- **Your task**
In the records that follow, the lines from the one containing "stabilne zatrudnienie oferowane" to the one containing "Caso Gabriela Nicole", inclusive, are to be given again exactly.

+ + +

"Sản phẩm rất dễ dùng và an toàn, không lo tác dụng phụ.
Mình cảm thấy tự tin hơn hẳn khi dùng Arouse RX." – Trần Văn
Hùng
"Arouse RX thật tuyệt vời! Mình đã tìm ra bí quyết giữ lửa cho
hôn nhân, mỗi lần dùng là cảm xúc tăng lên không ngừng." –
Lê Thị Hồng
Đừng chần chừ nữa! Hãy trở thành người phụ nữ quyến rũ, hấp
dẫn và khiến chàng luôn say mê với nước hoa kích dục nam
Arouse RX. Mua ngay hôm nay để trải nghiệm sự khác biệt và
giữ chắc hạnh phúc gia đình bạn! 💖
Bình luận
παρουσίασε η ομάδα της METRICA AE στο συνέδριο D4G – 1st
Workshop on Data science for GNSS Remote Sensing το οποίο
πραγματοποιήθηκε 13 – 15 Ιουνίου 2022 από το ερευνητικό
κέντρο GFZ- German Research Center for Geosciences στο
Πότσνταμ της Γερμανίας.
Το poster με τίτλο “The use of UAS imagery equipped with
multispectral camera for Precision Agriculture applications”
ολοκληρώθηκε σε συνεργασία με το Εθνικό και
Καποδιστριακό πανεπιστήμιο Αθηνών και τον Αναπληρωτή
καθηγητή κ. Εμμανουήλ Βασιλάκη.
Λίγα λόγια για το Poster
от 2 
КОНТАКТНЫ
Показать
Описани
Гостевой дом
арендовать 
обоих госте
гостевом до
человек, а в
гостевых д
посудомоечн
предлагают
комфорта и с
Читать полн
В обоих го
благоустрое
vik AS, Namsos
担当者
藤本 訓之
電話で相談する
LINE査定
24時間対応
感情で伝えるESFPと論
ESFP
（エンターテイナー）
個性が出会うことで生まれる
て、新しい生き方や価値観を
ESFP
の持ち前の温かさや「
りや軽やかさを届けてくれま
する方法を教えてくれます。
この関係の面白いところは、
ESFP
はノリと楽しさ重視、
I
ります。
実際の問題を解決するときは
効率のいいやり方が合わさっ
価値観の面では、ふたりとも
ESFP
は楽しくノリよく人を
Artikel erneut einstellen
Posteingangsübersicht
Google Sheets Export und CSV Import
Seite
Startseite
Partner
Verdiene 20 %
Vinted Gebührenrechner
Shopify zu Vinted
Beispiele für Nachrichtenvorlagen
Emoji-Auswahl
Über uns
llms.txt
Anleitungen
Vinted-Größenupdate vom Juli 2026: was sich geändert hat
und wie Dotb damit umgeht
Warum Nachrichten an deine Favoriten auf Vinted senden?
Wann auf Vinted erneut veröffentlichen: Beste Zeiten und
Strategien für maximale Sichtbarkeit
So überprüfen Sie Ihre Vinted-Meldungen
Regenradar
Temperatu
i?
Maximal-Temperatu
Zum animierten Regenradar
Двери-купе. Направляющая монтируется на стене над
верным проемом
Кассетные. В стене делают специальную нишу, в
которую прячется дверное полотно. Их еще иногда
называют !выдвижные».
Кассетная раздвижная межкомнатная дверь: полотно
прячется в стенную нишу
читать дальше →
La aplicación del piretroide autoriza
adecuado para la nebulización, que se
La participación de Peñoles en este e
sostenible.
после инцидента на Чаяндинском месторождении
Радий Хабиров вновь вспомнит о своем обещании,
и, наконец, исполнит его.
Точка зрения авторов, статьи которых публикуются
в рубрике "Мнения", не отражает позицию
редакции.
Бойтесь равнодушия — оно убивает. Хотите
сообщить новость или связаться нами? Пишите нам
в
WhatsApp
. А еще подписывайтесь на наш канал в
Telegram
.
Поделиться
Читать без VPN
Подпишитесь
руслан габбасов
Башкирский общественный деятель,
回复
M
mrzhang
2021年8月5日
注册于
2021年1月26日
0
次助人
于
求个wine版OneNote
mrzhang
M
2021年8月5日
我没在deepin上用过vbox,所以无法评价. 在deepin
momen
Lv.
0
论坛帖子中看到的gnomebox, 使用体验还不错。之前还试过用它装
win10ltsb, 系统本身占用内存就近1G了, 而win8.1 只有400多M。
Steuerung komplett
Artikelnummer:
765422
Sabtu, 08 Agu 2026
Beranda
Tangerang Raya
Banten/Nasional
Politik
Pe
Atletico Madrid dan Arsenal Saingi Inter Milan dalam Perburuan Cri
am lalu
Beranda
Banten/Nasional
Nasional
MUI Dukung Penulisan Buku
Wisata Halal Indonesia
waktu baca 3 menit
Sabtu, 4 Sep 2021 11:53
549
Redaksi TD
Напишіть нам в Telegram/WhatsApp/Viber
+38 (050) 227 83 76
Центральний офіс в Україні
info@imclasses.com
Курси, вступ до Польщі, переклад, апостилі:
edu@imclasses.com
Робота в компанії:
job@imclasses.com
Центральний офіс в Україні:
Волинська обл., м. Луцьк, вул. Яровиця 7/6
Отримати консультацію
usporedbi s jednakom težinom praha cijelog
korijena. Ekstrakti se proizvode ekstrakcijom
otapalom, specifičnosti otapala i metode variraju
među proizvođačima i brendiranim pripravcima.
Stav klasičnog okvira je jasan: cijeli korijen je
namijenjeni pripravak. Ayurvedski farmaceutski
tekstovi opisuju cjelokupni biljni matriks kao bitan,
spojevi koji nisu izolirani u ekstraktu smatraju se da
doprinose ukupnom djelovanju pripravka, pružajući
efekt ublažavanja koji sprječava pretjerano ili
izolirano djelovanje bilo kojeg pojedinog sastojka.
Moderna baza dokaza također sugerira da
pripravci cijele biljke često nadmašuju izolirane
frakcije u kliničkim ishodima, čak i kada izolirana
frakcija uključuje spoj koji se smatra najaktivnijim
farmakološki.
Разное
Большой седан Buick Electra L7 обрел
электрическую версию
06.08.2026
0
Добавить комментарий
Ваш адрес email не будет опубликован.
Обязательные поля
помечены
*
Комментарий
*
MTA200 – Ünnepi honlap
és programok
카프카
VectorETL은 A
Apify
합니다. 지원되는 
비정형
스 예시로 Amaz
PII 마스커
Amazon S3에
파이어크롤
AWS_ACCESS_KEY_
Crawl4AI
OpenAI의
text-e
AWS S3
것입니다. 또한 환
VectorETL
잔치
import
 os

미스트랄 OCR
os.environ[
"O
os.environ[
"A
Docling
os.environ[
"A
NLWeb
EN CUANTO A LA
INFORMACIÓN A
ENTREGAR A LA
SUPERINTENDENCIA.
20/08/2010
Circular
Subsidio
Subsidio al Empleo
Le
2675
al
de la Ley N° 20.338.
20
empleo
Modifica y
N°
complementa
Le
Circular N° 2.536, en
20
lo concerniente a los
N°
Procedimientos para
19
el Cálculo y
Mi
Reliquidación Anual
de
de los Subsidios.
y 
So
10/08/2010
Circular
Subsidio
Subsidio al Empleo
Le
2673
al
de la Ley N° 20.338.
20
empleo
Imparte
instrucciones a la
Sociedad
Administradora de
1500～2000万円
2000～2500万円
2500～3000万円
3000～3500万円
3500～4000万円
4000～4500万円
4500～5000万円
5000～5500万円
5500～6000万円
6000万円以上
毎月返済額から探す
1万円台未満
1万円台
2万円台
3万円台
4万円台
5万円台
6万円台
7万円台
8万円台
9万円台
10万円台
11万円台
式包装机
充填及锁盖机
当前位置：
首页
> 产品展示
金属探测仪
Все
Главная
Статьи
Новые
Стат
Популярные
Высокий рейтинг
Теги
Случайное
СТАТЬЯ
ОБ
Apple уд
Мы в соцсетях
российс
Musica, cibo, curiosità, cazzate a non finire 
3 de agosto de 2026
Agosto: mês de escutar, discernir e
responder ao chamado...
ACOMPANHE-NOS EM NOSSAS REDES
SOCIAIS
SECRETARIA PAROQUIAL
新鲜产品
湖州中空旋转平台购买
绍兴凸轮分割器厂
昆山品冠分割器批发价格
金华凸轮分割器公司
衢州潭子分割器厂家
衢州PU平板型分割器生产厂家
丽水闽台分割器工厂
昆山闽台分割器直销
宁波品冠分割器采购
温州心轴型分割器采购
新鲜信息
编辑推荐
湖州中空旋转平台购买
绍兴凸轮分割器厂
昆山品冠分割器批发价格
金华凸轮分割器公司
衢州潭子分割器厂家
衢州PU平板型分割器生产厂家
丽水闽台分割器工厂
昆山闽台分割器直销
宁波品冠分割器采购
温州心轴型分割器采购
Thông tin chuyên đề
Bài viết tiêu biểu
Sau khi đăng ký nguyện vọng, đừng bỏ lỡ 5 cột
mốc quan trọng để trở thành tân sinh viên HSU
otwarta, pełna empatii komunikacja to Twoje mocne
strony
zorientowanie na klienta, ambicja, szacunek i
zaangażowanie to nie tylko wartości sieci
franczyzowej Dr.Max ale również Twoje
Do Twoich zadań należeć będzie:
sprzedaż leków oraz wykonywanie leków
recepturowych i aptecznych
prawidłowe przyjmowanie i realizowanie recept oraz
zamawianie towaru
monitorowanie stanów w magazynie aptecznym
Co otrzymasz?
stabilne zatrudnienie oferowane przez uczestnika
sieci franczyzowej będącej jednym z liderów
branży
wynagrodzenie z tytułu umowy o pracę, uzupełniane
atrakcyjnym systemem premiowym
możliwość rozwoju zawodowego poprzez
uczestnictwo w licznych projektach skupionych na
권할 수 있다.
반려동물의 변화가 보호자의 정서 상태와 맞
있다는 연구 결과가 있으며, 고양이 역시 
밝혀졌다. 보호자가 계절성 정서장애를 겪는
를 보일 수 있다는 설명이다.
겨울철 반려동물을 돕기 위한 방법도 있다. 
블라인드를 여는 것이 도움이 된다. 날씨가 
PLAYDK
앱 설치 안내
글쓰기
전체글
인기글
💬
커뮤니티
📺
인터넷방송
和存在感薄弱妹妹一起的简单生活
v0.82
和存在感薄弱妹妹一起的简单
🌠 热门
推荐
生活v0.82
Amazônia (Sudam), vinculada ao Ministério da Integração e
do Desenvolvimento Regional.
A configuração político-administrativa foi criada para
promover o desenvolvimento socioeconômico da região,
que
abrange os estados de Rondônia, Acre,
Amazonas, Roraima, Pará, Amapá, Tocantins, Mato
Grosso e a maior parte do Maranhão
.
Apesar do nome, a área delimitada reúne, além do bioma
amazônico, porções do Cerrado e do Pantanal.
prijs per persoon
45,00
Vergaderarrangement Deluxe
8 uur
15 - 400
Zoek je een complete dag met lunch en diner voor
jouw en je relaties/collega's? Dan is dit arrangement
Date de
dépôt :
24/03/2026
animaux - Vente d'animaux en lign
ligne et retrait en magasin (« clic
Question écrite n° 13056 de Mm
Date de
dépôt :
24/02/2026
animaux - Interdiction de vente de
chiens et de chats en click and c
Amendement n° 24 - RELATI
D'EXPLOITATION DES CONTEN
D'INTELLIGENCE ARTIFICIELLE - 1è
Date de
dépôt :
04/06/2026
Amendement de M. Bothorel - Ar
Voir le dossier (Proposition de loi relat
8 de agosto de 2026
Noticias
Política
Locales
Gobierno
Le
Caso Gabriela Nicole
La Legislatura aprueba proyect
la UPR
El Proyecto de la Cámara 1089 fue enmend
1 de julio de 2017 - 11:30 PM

+ + +

- **Written solution**
stabilne zatrudnienie oferowane przez uczestnika
sieci franczyzowej będącej jednym z liderów
branży
wynagrodzenie z tytułu umowy o pracę, uzupełniane
atrakcyjnym systemem premiowym
możliwość rozwoju zawodowego poprzez
uczestnictwo w licznych projektach skupionych na
권할 수 있다.
반려동물의 변화가 보호자의 정서 상태와 맞
있다는 연구 결과가 있으며, 고양이 역시 
밝혀졌다. 보호자가 계절성 정서장애를 겪는
를 보일 수 있다는 설명이다.
겨울철 반려동물을 돕기 위한 방법도 있다. 
블라인드를 여는 것이 도움이 된다. 날씨가 
PLAYDK
앱 설치 안내
글쓰기
전체글
인기글
💬
커뮤니티
📺
인터넷방송
和存在感薄弱妹妹一起的简单生活
v0.82
和存在感薄弱妹妹一起的简单
🌠 热门
推荐
生活v0.82
Amazônia (Sudam), vinculada ao Ministério da Integração e
do Desenvolvimento Regional.
A configuração político-administrativa foi criada para
promover o desenvolvimento socioeconômico da região,
que
abrange os estados de Rondônia, Acre,
Amazonas, Roraima, Pará, Amapá, Tocantins, Mato
Grosso e a maior parte do Maranhão
.
Apesar do nome, a área delimitada reúne, além do bioma
amazônico, porções do Cerrado e do Pantanal.
prijs per persoon
45,00
Vergaderarrangement Deluxe
8 uur
15 - 400
Zoek je een complete dag met lunch en diner voor
jouw en je relaties/collega's? Dan is dit arrangement
Date de
dépôt :
24/03/2026
animaux - Vente d'animaux en lign
ligne et retrait en magasin (« clic
Question écrite n° 13056 de Mm
Date de
dépôt :
24/02/2026
animaux - Interdiction de vente de
chiens et de chats en click and c
Amendement n° 24 - RELATI
D'EXPLOITATION DES CONTEN
D'INTELLIGENCE ARTIFICIELLE - 1è
Date de
dépôt :
04/06/2026
Amendement de M. Bothorel - Ar
Voir le dossier (Proposition de loi relat
8 de agosto de 2026
Noticias
Política
Locales
Gobierno
Le
Caso Gabriela Nicole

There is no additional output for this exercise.